A passion for the voiceless led volunteer Grady Kelley of Thomaston to the Georgia State Archives to receive an award on October 16. The Georgia Historical Records Advisory Board (GHRAB) established the Outstanding Archives Awards Program in 2003 to recognize outstanding efforts in archives and records work in Georgia. By publically recognizing excellent achievements, the Board strives to inspire others.
Grady Kelley is the Chair of the Cemetery Committee on the Upson Historical Society Board and a volunteer at the Thomaston-Upson Archives. It is Grady’s volunteer work that earned him the coveted award. There are 10 award categories; Grady earned an award in the Local History Advocacy category.
Grady exudes a passion for history, a determination to learn, and a mission to find and honor those who have passed on. He devotes his time, money, and energy in helping researchers look for the final burial places of missing ancestors.
“I love Grady,” said Archives Director Penny Cliff. “He has such a heart for what he does. And he helps so many people. Bonnie, Claude and I at the Archives are so happy for him receiving this award. It takes a lot of gas money to go driving around Upson County hunting cemeteries. What does Grady do? He collects cans to raise money for gas so that he can find our “Lost and Found” cemeteries. I would love everyone to not only congratulate Grady for such a great job, but give him your cans.”
Because of his heartfelt desire to be a voice for the voiceless, Grady used an existing cemetery book with its dated information and created a tool to help and direct researchers from all over the United States. Topography changes with the onset of vegetation and changes in the location of roads and their names made the directions in the published cemetery book, at times, difficult to follow.
Grady was up to the challenge. His final product is three large bound cemetery books titled Lost and Found Cemeteries: Two cemetery books alphabetized A-Z complete with names of cemeteries, their photographs, maps on the back of the photographs and sometimes photographs of those interred. He used the 1992 Upson Historical Society cemetery book and efficiently chronicled each of the 116 published cemeteries. Not only does Grady have more accurate information printed on the existing cemeteries, but has found family cemeteries not in the Archives’ records. These are included in Lost and Found Cemeteries.

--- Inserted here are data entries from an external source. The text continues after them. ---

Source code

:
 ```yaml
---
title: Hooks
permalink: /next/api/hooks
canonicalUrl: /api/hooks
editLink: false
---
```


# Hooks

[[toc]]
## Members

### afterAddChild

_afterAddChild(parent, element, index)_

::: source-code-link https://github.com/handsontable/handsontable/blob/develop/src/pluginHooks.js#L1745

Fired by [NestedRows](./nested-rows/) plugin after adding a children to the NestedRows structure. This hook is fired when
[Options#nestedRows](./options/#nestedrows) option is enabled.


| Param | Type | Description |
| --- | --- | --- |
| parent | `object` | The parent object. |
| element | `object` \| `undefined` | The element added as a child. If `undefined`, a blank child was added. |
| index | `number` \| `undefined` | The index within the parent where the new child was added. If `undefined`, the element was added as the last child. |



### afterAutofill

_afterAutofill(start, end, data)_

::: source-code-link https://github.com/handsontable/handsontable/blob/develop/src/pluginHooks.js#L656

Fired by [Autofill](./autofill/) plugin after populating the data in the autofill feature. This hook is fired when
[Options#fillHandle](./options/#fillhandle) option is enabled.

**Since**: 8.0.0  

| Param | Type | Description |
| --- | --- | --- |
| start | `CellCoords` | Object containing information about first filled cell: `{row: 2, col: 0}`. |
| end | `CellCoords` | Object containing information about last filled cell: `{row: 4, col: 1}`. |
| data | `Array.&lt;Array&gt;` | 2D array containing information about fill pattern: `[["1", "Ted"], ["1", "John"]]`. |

The creation of the first two cemetery books was not enough. He created a third binder. This binder contains African-American cemeteries, once again filed A-Z. Prior to his work, the Thomaston-Upson Archives did not have a comprehensive list of African-American cemeteries. There were only a few listings donated by a handful of researchers. Grady worked with local African-American history buffs and others familiar with the area, to locate these cemeteries. As there is so much interest in African-American research, Grady made a separate binder with photographs and maps to the locations of these once lost cemeteries.
In addition, Grady is actively trying to find lost cemeteries for patrons who call, email, or visit, the Thomaston-Upson Archives. These patrons visit the Thomaston-Upson Archives from all over the United States. Mr. Kelley volunteers to find the cemeteries and contacts the property owners for permission to drive the visitors to the sought after location of the final resting place of their ancestors.
Grady works with Archivist Assistant Claude Burgess to place his “found” cemeteries and headstones on the website Find-A-Grave with listings of cemeteries and graves from around the world. Despite personal challenges, including recent health problems, Grady never gives up, stays the course, and continues seeking elusive cemeteries. It is because of this one man’s vision that this documented work will continue to benefit generations to come.